Deliverance (1972)
8/10
Squeal like a pig, etc, etc.
11 August 2014
Deliverance is one of those movies that's defined by one scene (you probably know the one) in a way that really doesn't do justice to the film as a whole. Its central thematic concern is the changing relationship between the urban American and the wilderness. Deliverance smartly makes its protagonists Southern urbanites to mitigate the kind of cultural biases that a story about murderous hillbillies calls up, although it's still not exactly a positive portrayal of the Appalachians community. As much as our quartet of hikers profess a love of nature, their relationship with the interior is profoundly antagonistic, a mixture of antagonism and a desire to conquest. Their interaction with the locals is a synecdoche of the larger geological transformation hanging over the whole film: the destruction of a complex wilderness to meet the water needs of growing cities.

What's so refreshing about Deliverance is that it flatters absolutely no one. Burt Reynolds plays a primitivist alpha male, a role he would spend the next couple decades misinterpreting, and while his steely nihilism is attractive at first he is ultimately rendered useless. Ned Beatty and Ronny Cox are buffoons of entirely different stripes. Jon Voight plays a civilized man whose descent into savagery is never made heroic. Despite being famous for a scene of violence, Deliverance never revels in its depravity in the same way that some of its contemporaries do. These characters have some surprisingly philosophical debates, debates that are ultimately rendered meaningless as they scramble for pure survival. And as for the much-vaunted interior, it's represented by a pair of rapacious monsters who are just as intent on reducing people to animals as the city-dwellers are.
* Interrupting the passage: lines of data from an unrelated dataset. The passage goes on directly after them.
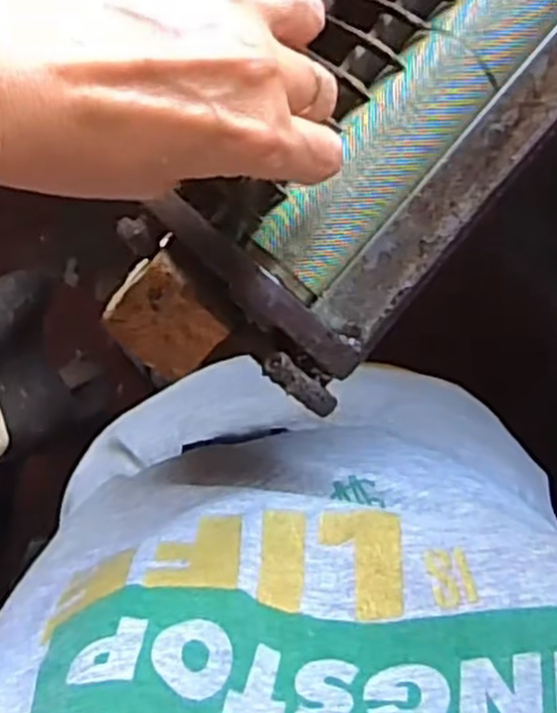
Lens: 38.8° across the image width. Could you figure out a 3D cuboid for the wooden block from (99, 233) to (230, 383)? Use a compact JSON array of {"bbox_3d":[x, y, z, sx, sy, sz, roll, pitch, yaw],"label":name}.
[{"bbox_3d":[-0.045,-0.015,0.314,0.038,0.015,0.045,-37,99,3],"label":"wooden block"}]

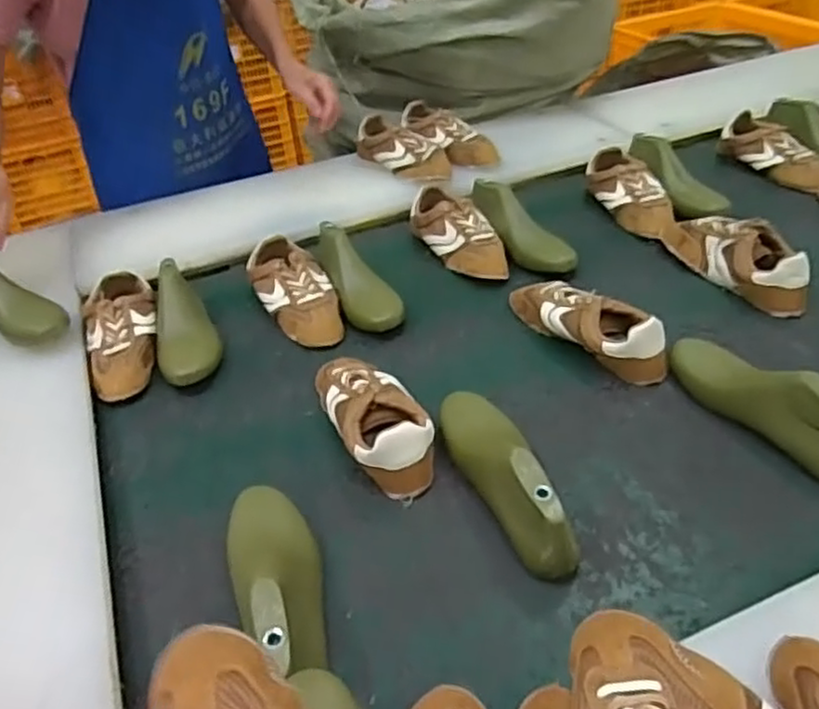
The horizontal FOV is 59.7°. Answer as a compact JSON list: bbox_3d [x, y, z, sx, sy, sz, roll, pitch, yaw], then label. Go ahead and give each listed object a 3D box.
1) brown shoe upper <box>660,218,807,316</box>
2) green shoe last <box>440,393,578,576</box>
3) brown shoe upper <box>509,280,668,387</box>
[{"bbox_3d":[0.464,-0.137,1.008,0.088,0.085,0.230,-20,39,-13],"label":"brown shoe upper"},{"bbox_3d":[0.096,0.109,0.719,0.074,0.087,0.243,-17,38,-10],"label":"green shoe last"},{"bbox_3d":[0.216,-0.041,0.917,0.074,0.066,0.243,-31,42,-26],"label":"brown shoe upper"}]

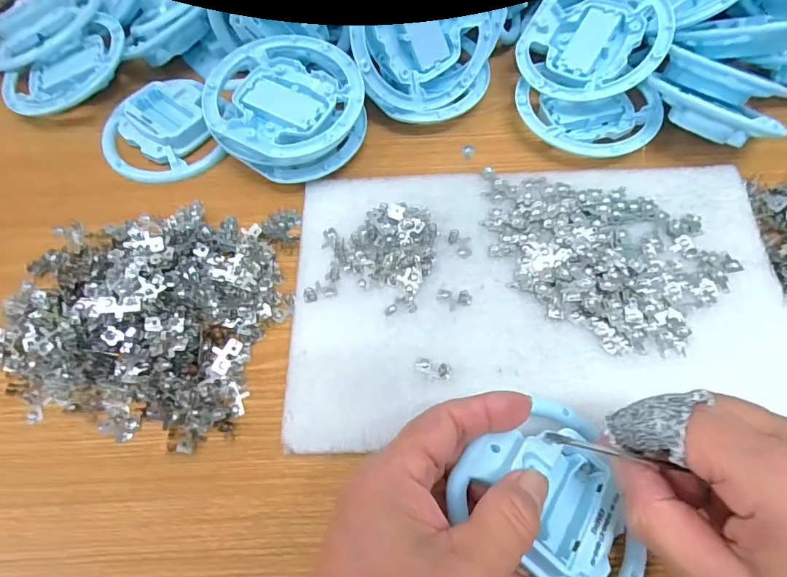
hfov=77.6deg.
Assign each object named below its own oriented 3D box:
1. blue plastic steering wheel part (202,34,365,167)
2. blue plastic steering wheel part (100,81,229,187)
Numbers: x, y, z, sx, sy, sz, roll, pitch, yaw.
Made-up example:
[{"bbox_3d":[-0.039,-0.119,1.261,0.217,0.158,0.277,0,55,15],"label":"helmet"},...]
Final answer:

John Boorman is a competent director but has trouble livening up the scenes that take place outside of the main action. The opening dueling banjos scene is brilliant, and basically sums up the entire film, but the initial rafting and camping is a slog and the epilogue stretches on too long. The lack of strong direction stops Deliverance from really being among the elite of the New Hollywood films, but it's a respectable entry into that tradition nevertheless. In terms of both its politics and its art, Deliverance captures a moment in time that was already vanishing, and does so in vivid and unforgettable fashion.